▸ DIRECTIVE
All lines in the records below with the word "macros" must be returned.

★ ★ ★ ★

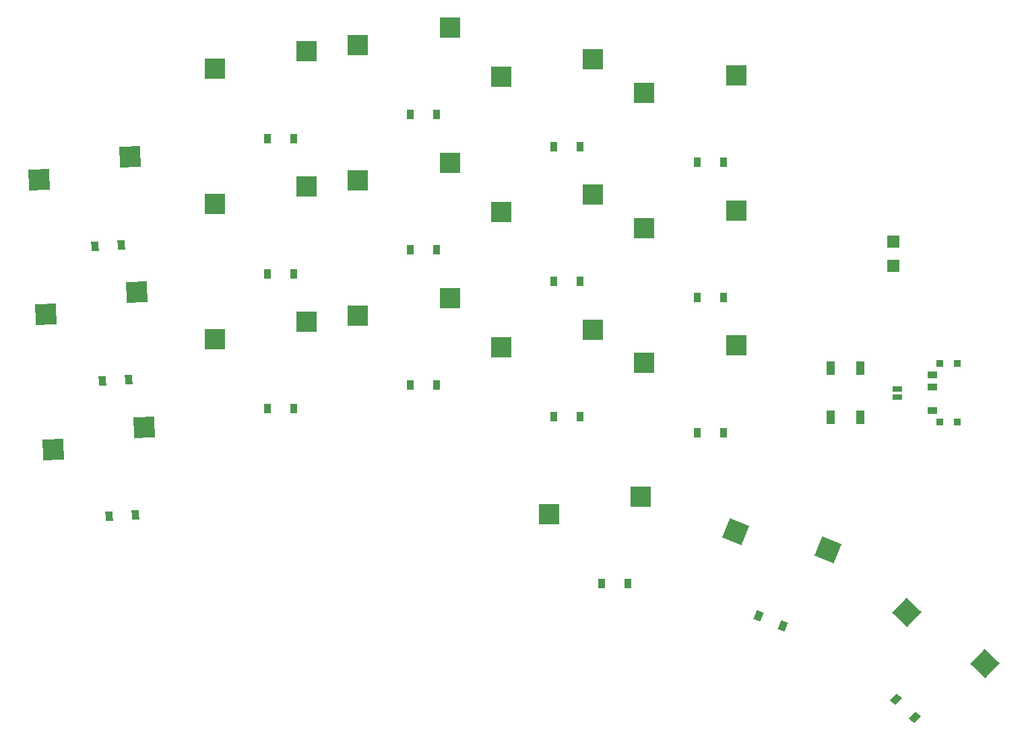
<source format=gbr>
%TF.GenerationSoftware,KiCad,Pcbnew,(6.0.4-0)*%
%TF.CreationDate,2022-05-03T20:10:54+08:00*%
%TF.ProjectId,board,626f6172-642e-46b6-9963-61645f706362,v1.0.0*%
%TF.SameCoordinates,Original*%
%TF.FileFunction,Paste,Top*%
%TF.FilePolarity,Positive*%
%FSLAX46Y46*%
G04 Gerber Fmt 4.6, Leading zero omitted, Abs format (unit mm)*
G04 Created by KiCad (PCBNEW (6.0.4-0)) date 2022-05-03 20:10:54*
%MOMM*%
%LPD*%
G01*
G04 APERTURE LIST*
G04 Aperture macros list*
%AMRotRect*
0 Rectangle, with rotation*
0 The origin of the aperture is its center*
0 $1 length*
0 $2 width*
0 $3 Rotation angle, in degrees counterclockwise*
0 Add horizontal line*
21,1,$1,$2,0,0,$3*%
G04 Aperture macros list end*
%ADD10R,0.900000X0.900000*%
%ADD11R,1.250000X0.900000*%
%ADD12R,1.100000X1.800000*%
%ADD13R,0.900000X1.200000*%
%ADD14RotRect,0.900000X1.200000X338.000000*%
%ADD15RotRect,2.600000X2.600000X3.000000*%
%ADD16R,1.500000X1.500000*%
%ADD17R,2.600000X2.600000*%
%ADD18R,1.143000X0.635000*%
%ADD19RotRect,0.900000X1.200000X316.000000*%
%ADD20RotRect,0.900000X1.200000X3.000000*%
%ADD21RotRect,2.600000X2.600000X338.000000*%
%ADD22RotRect,2.600000X2.600000X316.000000*%
G04 APERTURE END LIST*
D10*
%TO.C,T1*%
X142370000Y-76230000D03*
X144570000Y-76230000D03*
X142370000Y-68830000D03*
X144570000Y-68830000D03*
D11*
X141395000Y-74780000D03*
X141395000Y-71780000D03*
X141395000Y-70280000D03*
%TD*%
D12*
%TO.C,B1*%
X132320000Y-69430000D03*
X132320000Y-75630000D03*
X128620000Y-69430000D03*
X128620000Y-75630000D03*
%TD*%
D13*
%TO.C,D14*%
X111820000Y-60530000D03*
X115120000Y-60530000D03*
%TD*%
D14*
%TO.C,D17*%
X119582984Y-100604791D03*
X122642690Y-101840993D03*
%TD*%
D13*
%TO.C,D15*%
X111820000Y-43530000D03*
X115120000Y-43530000D03*
%TD*%
D15*
%TO.C,S1*%
X42329113Y-76833197D03*
X30910081Y-79634662D03*
%TD*%
D16*
%TO.C,PAD1*%
X136470000Y-56530000D03*
%TD*%
D17*
%TO.C,S11*%
X98745000Y-47580000D03*
X87195000Y-49780000D03*
%TD*%
D18*
%TO.C,J2*%
X136970000Y-72029620D03*
X136970000Y-73030380D03*
%TD*%
D19*
%TO.C,D18*%
X136848108Y-111066099D03*
X139221930Y-113358471D03*
%TD*%
D17*
%TO.C,S7*%
X80745000Y-60580000D03*
X69195000Y-62780000D03*
%TD*%
%TO.C,S13*%
X116745000Y-66580000D03*
X105195000Y-68780000D03*
%TD*%
D20*
%TO.C,D1*%
X37980615Y-88025945D03*
X41276093Y-87853237D03*
%TD*%
D17*
%TO.C,S8*%
X80745000Y-43580000D03*
X69195000Y-45780000D03*
%TD*%
%TO.C,S10*%
X98745000Y-64580000D03*
X87195000Y-66780000D03*
%TD*%
D13*
%TO.C,D16*%
X99820000Y-96530000D03*
X103120000Y-96530000D03*
%TD*%
D17*
%TO.C,S6*%
X62745000Y-29580000D03*
X51195000Y-31780000D03*
%TD*%
D20*
%TO.C,D3*%
X36201192Y-54072540D03*
X39496670Y-53899832D03*
%TD*%
D17*
%TO.C,S9*%
X80745000Y-26580000D03*
X69195000Y-28780000D03*
%TD*%
%TO.C,S15*%
X116745000Y-32580000D03*
X105195000Y-34780000D03*
%TD*%
D13*
%TO.C,D6*%
X57820000Y-40530000D03*
X61120000Y-40530000D03*
%TD*%
D17*
%TO.C,S5*%
X62745000Y-46580000D03*
X51195000Y-48780000D03*
%TD*%
D13*
%TO.C,D9*%
X75820000Y-37530000D03*
X79120000Y-37530000D03*
%TD*%
D20*
%TO.C,D2*%
X37090904Y-71049243D03*
X40386382Y-70876535D03*
%TD*%
D15*
%TO.C,S2*%
X41436076Y-59856495D03*
X30017044Y-62657960D03*
%TD*%
D17*
%TO.C,S16*%
X104745000Y-85580000D03*
X93195000Y-87780000D03*
%TD*%
D15*
%TO.C,S3*%
X40546365Y-42879793D03*
X29127333Y-45681258D03*
%TD*%
D21*
%TO.C,S17*%
X128251306Y-92297066D03*
X116718198Y-90010164D03*
%TD*%
D13*
%TO.C,D12*%
X93820000Y-41530000D03*
X97120000Y-41530000D03*
%TD*%
%TO.C,D8*%
X75820000Y-54530000D03*
X79120000Y-54530000D03*
%TD*%
%TO.C,D13*%
X111820000Y-77530000D03*
X115120000Y-77530000D03*
%TD*%
D17*
%TO.C,S4*%
X62745000Y-63580000D03*
X51195000Y-65780000D03*
%TD*%
D13*
%TO.C,D10*%
X93820000Y-75530000D03*
X97120000Y-75530000D03*
%TD*%
%TO.C,D5*%
X57820000Y-57530000D03*
X61120000Y-57530000D03*
%TD*%
%TO.C,D7*%
X75820000Y-71530000D03*
X79120000Y-71530000D03*
%TD*%
D17*
%TO.C,S14*%
X116745000Y-49580000D03*
X105195000Y-51780000D03*
%TD*%
D13*
%TO.C,D11*%
X93820000Y-58530000D03*
X97120000Y-58530000D03*
%TD*%
D22*
%TO.C,S18*%
X147997366Y-106610520D03*
X138160743Y-100169764D03*
%TD*%
D16*
%TO.C,PAD2*%
X136470000Y-53530000D03*
%TD*%
D17*
%TO.C,S12*%
X98745000Y-30580000D03*
X87195000Y-32780000D03*
%TD*%
D13*
%TO.C,D4*%
X57820000Y-74530000D03*
X61120000Y-74530000D03*
%TD*%
M02*

</source>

★ ★ ★ ★

▸ TASK OUTPUT
G04 Aperture macros list*
G04 Aperture macros list end*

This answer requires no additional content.